• [Consigne 1] Relevez toutes les personnes désignées par leur nom dans l'extrait fourni.
• [Consigne 2] Reproduisez sans rien changer le passage de l'extrait fourni qui va de « Peut-on vivre sans » jusqu'à « cette reconnaissance parentale. ».

• [Extrait fourni]
* * * * *

Peut-on vivre sans risque (du latin rececus qui donne en français le verbe reséquer, c’est-à-dire découper comme les récifs affleurant l’eau) ? Non. L’éducation consiste justement à les y préparer : apprendre à gérer le risque et ce dès la petite enfance, car l’adolescence n’est que le développement de ces étapes antérieures. Ils ont d’ailleurs besoin de se séparer, de se dissocier de leurs parents : « lâchez-moi ! » nous disent-ils. Ils ont raison. Il ne faut pas les surveiller, les localiser via leur téléphone mobile, mais au contraire les responsabiliser, leur donner les clés de compréhension des risques encourus et les laisser faire : ils ont besoin de cette reconnaissance parentale.
Laissons les petits enfants comme les adolescents, faire des expériences et accompagnons-les. Laissons les faire des erreurs, observer, recommencer, s’améliorer, s’affirmer, et ressentir la confiance, la satisfaction de leurs parents se développer toujours plus à leur égard. Apprenons leur à pondérer leurs actions, la vie n’est pas que double-clic. Faire du pain, des pâtes… S’alimenter et comprendre que c’est par l’effort et l’expérience qu’on obtient des choses.
Pascal Chaigneau, géopolitologue – Nouvelles fractures géopolitiques mondiales et défis sécuritaires
Vouloir imposer sa vision n’est pas régulateur mais perturbateur. « Ne pas subir » disait le maréchal Leclerc… En fait, les crises que les puissances fabriquent sont leurs cauchemars de demain : « on peut tout faire avec des baïonnettes, sauf s’assoir dessus » disait Talleyrand.
Aujourd’hui, le continent américain est devenu l’épicentre énergétique du monde, et les Saoudiens sur-réagissent pour amortir la « décote stratégique » dont parlait Susan Rice. Le Moyen-Orient se réorganise selon des ruptures sur l’échiquier international : l’Arabie Saoudite fabrique des guerres au Yemen et finance les révolutions au Maghreb ; l’Egypte gonfle les muscles avec ses achats militaires français et réprime dans le sang l’opposition sur son sol. L’Iran semble vouloir et pouvoir récupérer son destin de puissance régionale en finançant l’Etat islamique et en construisant une coopération militaire avec la Russie.

* * * * *

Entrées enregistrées
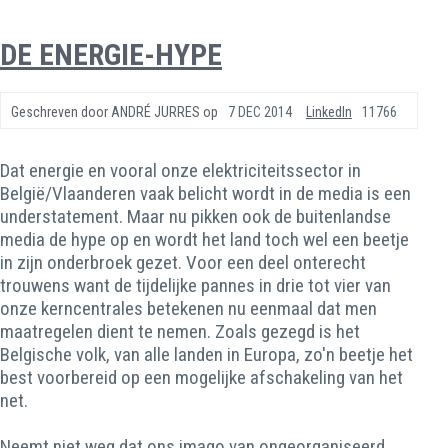
DE ENERGIE-HYPE
Geschreven door
ANDRÉ JURRES
op
7 DEC 2014
LinkedIn
11766
Dat energie en vooral onze elektriciteitssector in
België/Vlaanderen vaak belicht wordt in de media is een
understatement. Maar nu pikken ook de buitenlandse
media de hype op en wordt het land toch wel een beetje
in zijn onderbroek gezet. Voor een deel onterecht
trouwens want de tijdelijke pannes in drie tot vier van
onze kerncentrales betekenen nu eenmaal dat men
maatregelen dient te nemen. Zoals gezegd is het
Belgische volk, van alle landen in Europa, zo'n beetje het
best voorbereid op een mogelijke afschakeling van het
net.
Neemt niet weg dat ons imago van ongeorganiseerd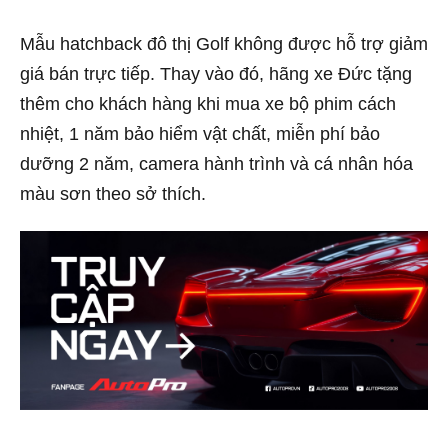
Mẫu hatchback đô thị Golf không được hỗ trợ giảm
giá bán trực tiếp. Thay vào đó, hãng xe Đức tặng
thêm cho khách hàng khi mua xe bộ phim cách
nhiệt, 1 năm bảo hiểm vật chất, miễn phí bảo
dưỡng 2 năm, camera hành trình và cá nhân hóa
màu sơn theo sở thích.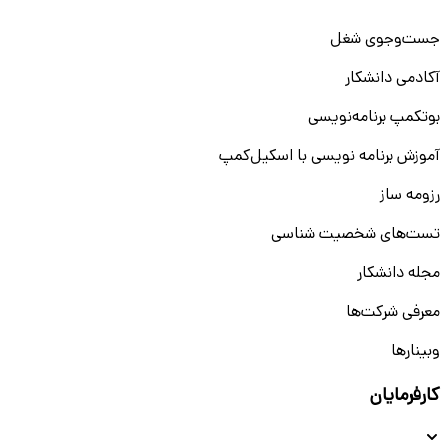
جست‌و‌جوی شغل
آکادمی دانشکار
بوتکمپ برنامه‌نویسی
آموزش برنامه نویسی با اسکیل‌کمپ
رزومه ساز
تست‌های شخصیت شناسی
مجله دانشکار
معرفی شرکت‌ها
وبینار‌‌ها
کارفرمایان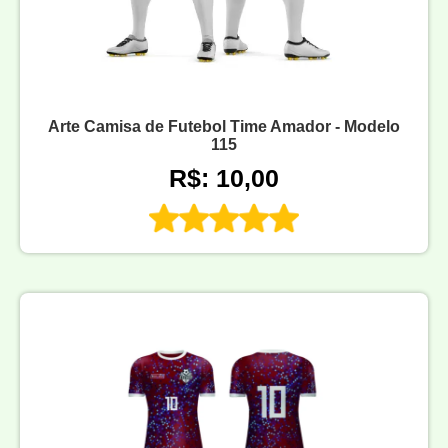
Arte Camisa de Futebol Time Amador - Modelo
115
R$: 10,00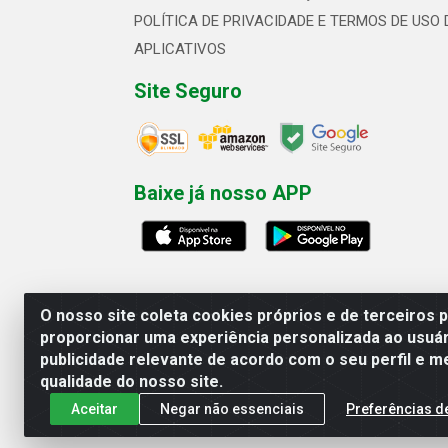
POLÍTICA DE PRIVACIDADE E TERMOS DE USO 
APLICATIVOS
Site Seguro
Baixe já nosso APP
O nosso site coleta cookies próprios e de terceiros 
proporcionar uma experiência personalizada ao usuár
publicidade relevante de acordo com o seu perfil e m
Linhavix Distribuidora LTDA - Aven
qualidade do nosso site.
Aceitar
Negar não essenciais
Preferências d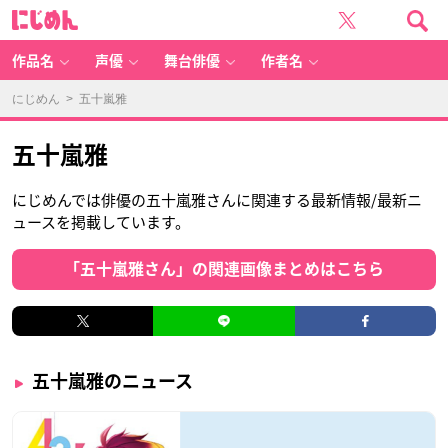
に
じ
め
ん
作品名
声優
舞台俳優
作者名
にじめん
> 五十嵐雅
五十嵐雅
にじめんでは俳優の五十嵐雅さんに関連する最新情報/最新ニ
ュースを掲載しています。
「五十嵐雅さん」の関連画像まとめはこちら
五十嵐雅のニュース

* * * * *

• [Votre réponse 1]
Pascal Chaigneau
le maréchal Leclerc
Talleyrand
Susan Rice

• [Votre réponse 2]
Peut-on vivre sans risque (du latin rececus qui donne en français le verbe reséquer, c’est-à-dire découper comme les récifs affleurant l’eau) ? Non. L’éducation consiste justement à les y préparer : apprendre à gérer le risque et ce dès la petite enfance, car l’adolescence n’est que le développement de ces étapes antérieures. Ils ont d’ailleurs besoin de se séparer, de se dissocier de leurs parents : « lâchez-moi ! » nous disent-ils. Ils ont raison. Il ne faut pas les surveiller, les localiser via leur téléphone mobile, mais au contraire les responsabiliser, leur donner les clés de compréhension des risques encourus et les laisser faire : ils ont besoin de cette reconnaissance parentale.